Pushpa
Pushpa

Reputation: 942

Fraud Google Play Order ID received

I have implemented In App Billing for my Android app.

After a feature is purchased in my app, I have been collecting the Purchase bundle of that purchase order to my local server.

I don’t know what’s wrong or happened, but I observed a few purchase orders on my local server, which are not reflected on the merchant page.

When I check the purchase orders at my server, I found something strange like, the Order ID for that purchase is found as

Order ID  <19 Digit number>.<16 Digit Number>
  say <1234567891234567891>.<1234567891234567>

According to Google,

The order number itself is a string consisting of numbers only, with a format assigned and managed by Google.

For transactions dated 5 December 2012 or later, Google payments assigns a Merchant Order Number (rather than a Google Order Number) and reports the Merchant Order Number as the value of orderId. Here's an example:

"orderId" : "GPA.1234-5678-9012-34567"

For transactions dated previous to 5 December 2012, Google checkout assigned a Google Order Number and reported that number as the value of orderId. Here's an example of an orderId holding a Google Order Number:

"orderId" : "556515565155651"

The orders which are shown at the merchant page are in the following format:

"orderId" : "GPA.1234-5678-9012-34567"

Questions:

  1. Is the OrderId other than the format is considered as fraud?

  2. How to validate an actual purchase in case of fraud orders (i.e Order ID <19 Digit number>.<16 Digit Number>)?

Upvotes: 6

Views: 4237

Answers (3)

from56
from56

Reputation: 4127

If you want to verify the validity of a purchase you must verify the signature.

Any implementation of in-app billing that does not verify the signature is poor and capable of accepting fraudulent purchases.

As Google recommends it is better to verify the signature on an external server, here is an example.

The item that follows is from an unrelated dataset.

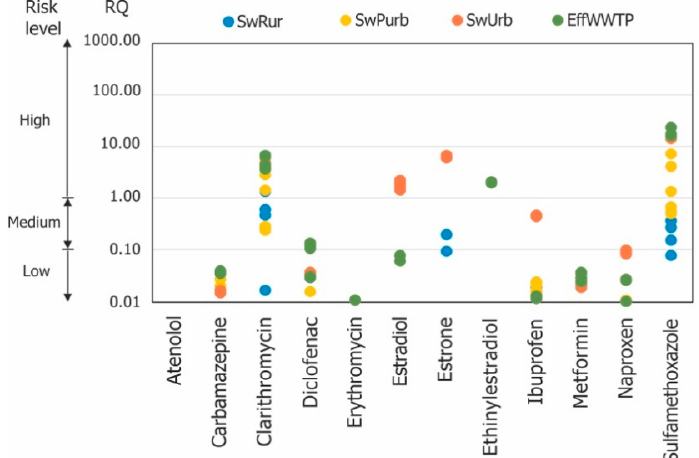
Figure 6. Risk posed by pharmaceuticals assessed by risk quotient (RQ) calculated as the ratio between measured concentration of pharmaceuticals (MEC) and the corresponding predicted no-effect concentration (PNEC) in SwRur, SwPurb, SwUrb, and EffWWTP (average of March and September campaigns) (SwRur: rural area; SwPurb: periurban area; SwUrb: urban area; EffWWTP: effluent of the wastewater treatment plant).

Android - protecting in app purchases with server side verification

Upvotes: 0

dakab
dakab

Reputation: 5875

  1. Yes, non-valid orderIds have a deviant format. If it’s not fraud, it’s an improper order with no effective revenue.
  2. You validate¹ all purchases the same way; the result tells you if it’s admissible or not.

Please note: This answer is merely based on approx. four years of (subscription) data, because specific documentation is not known. Still, some patterns emerge:

  • A valid token is always 144 characters long, with a dot-separated, 119-character, Base64ish portion after the initial [a-z]{24} part, which defraud attempts solely consist of (e.g. eiorsfdmklehiojapofmknoe).
  • Proper orderIds always look like GPA\.[1-9][0-9]{3}(-[0-9]{4}){3}[0-9] (e.g. GPA.3479-1780-0192-98654).
  • Non-valid orderIds exhibit a format like [1-9][0-9]{18}\.[0-9]{16} (e.g. 2394627089137670234.7256937842057394).

By these and such rules, you can strictly check for the success case (which should be >90%), and otherwise do any combination of actions:

  • revoke granted features
  • inform your user/customer
  • alert your administrators/staff to check those cases individually
  • derive further rules from those instances

¹ To validate purchases, there’s get for products and get for subscriptions in the “Subscriptions and In-App Purchases API” part of the Google Play Developer API.

Upvotes: 2

random
random

Reputation: 10309

You should use purchase token to validate orders instead of order id using google purchase API

Purchases.subscriptions: get

It seems order id returned by google servers might not always be in the new format (GPA.1234-5678-9012-34567) as per this link. As format may change anytime in future its better to avoid using it for validation.